3. Conforme se constata do art. 9º da Lei n. 9.504/97, para concorrer às Eleições 2020, o candidato deverá estar com a filiação deferida pelo partido no prazo de 06 (seis) meses antes da data do pleito. Apresentação de declaração do partido, ficha de filiado, lista de filiação interna e print de tela do sistema de filiação, todos documentos unilaterais, destituídos de fé pública, insuficientes para demonstrar o vínculo, nos termos da Súmula TSE n. 20.

4. Desatendido o disposto no art. 9º da Lei n. 9.504/97 e no art. 10 da Resolução TSE n. 23.609/19, razão pela qual deve ser mantida a decisão que indeferiu seu requerimento de registro de candidatura.

5. Desprovimento.

(TRE - RE - Recurso Eleitoral n. 060022630 - Gravataí/RS, ACÓRDÃO de 29/10/2020, Relator(a) ROBERTO CARVALHO FRAGA, Publicação:PSESS - Publicado em Sessão, Data: 03/11/2020.)

 

Vale dizer, exige-se expressamente a fé pública da documentação apresentada, ônus do qual o recorrente não se desincumbiu.

Outra não é a direção do parecer da Procuradoria Regional Eleitoral (ID 8117533), conforme se infere:

A ficha de filiação e as atas de reunião partidária apresentadas consistem em documentos unilaterais, não são dotados de fé pública e não são capazes de comprovar a filiação partidária. Nesse sentido, toda a documentação juntada pelo recorrente é unilateral, sendo essa inclusive a natureza das atas de reuniões partidárias, as quais não se prestam, por isso, a fazer prova da filiação, conforme já decidiu esse egrégio Tribunal:

REGISTRO DE CANDIDATURA. DEPUTADO FEDERAL. ELEIÇÕES 2018. ALFABETIZAÇÃO. COMPROVADO O REQUISITO. AUSÊNCIA DE FILIAÇÃO PARTIDÁRIA. CONDIÇÃO DE ELEGIBILIDADE EXIGIDA PELO ART. 14, § 3º, INC. V, DA CONSTITUIÇÃO FEDERAL. INDEFERIMENTO.

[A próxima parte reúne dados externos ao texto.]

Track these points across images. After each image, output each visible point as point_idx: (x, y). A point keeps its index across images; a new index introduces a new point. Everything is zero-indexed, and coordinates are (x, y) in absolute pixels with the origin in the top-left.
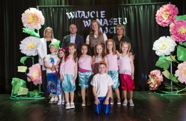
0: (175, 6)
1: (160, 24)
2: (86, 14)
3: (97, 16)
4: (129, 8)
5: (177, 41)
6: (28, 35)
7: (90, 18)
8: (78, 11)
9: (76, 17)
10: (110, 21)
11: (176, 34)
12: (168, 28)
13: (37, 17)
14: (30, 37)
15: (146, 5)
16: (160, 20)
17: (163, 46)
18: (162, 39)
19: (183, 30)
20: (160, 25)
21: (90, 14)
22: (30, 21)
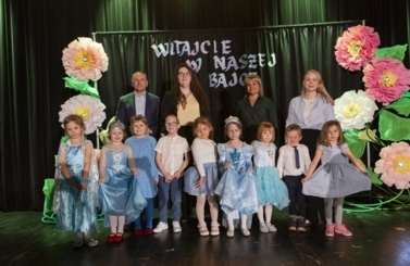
0: (372, 29)
1: (343, 64)
2: (193, 47)
3: (216, 51)
4: (280, 34)
5: (379, 101)
6: (74, 92)
7: (200, 54)
8: (176, 42)
9: (172, 53)
10: (240, 61)
11: (377, 86)
12: (360, 74)
13: (93, 55)
14: (79, 97)
15: (314, 26)
16: (344, 57)
17: (350, 111)
18: (349, 95)
19: (389, 79)
20: (343, 69)
21: (201, 47)
22: (78, 64)
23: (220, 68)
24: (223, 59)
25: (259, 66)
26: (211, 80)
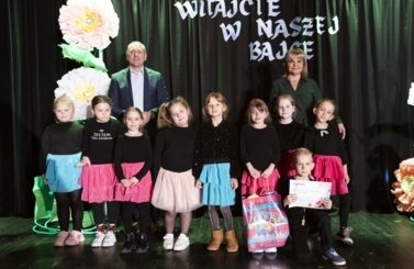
2: (229, 7)
7: (239, 16)
9: (202, 14)
10: (291, 26)
13: (99, 16)
14: (81, 70)
21: (240, 6)
22: (80, 27)
23: (265, 35)
24: (269, 22)
25: (316, 34)
26: (252, 51)
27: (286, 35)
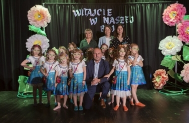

1. Pedido de registro de candidatura. Comprovação da alfabetização. Após intimado, o candidato realizou declaração de próprio punho, para demonstrar sua alfabetização, na presença de servidor da Justiça Eleitoral, de acordo ao preconizado no art. 28, § 3º, da Resolução TSE 23.548/17.

2. Ausente o registro de filiação perante o Sistema Filiaweb da Justiça Eleitoral. Juntada de certidão de composição do órgão de direção da agremiação municipal, na qual consta como secretário-geral, cuja composição encerrou-se em 26.10.2016, e ata de congresso do partido realizada no dia 18.8.2017, na qual o candidato foi escolhido para integrar o diretório municipal.

3. Cópias de atas de reuniões partidárias, conforme pacífica jurisprudência, são documentos produzidos unilateralmente pelo partido e não possuem a fidedignidade necessária para a demonstração da filiação tempestiva. Inteligência do disposto na Súmula n. 20 do Tribunal Superior Eleitoral. Com referência à anotação da composição do órgão partidário, na qual o candidato consta como secretário, o TSE entende que a “certidão emitida pela Justiça Eleitoral, atestando que o candidato compõe órgão partidário, possui fé pública e comprova regular filiação”. Entretanto, o exercício das atribuições encerrou-se em 26.10.2016, constando como “inativo”, o que, de fato, só permite concluir que o candidato esteve efetivamente filiado, no mínimo, até 26.10.2016, não sendo possível presumir que permaneceu vinculado à agremiação após a referida data. Ausência da condição de elegibilidade prevista no art. 14, § 3º, inc. V, da Constituição Federal.

4. Indeferimento do registro de candidatura.

(REGISTRO DE CANDIDATURA (11532) - 0600594-44.2018.6.21.0000 - Porto Alegre - RIO GRANDE DO SUL RELATOR: GERSON FISCHMANN, julgamento em 17.09.2018.)

 

Portanto, a manutenção da sentença é medida que se impõe.

DIANTE DO EXPOSTO, voto pelo conhecimento do recurso e por seu desprovimento, mantendo o indeferimento do pedido de registro de candidatura de GILNEI DE SOUZA PACHECO ao cargo de vereador, pelo MDB, em Rosário do Sul, no pleito de 2020.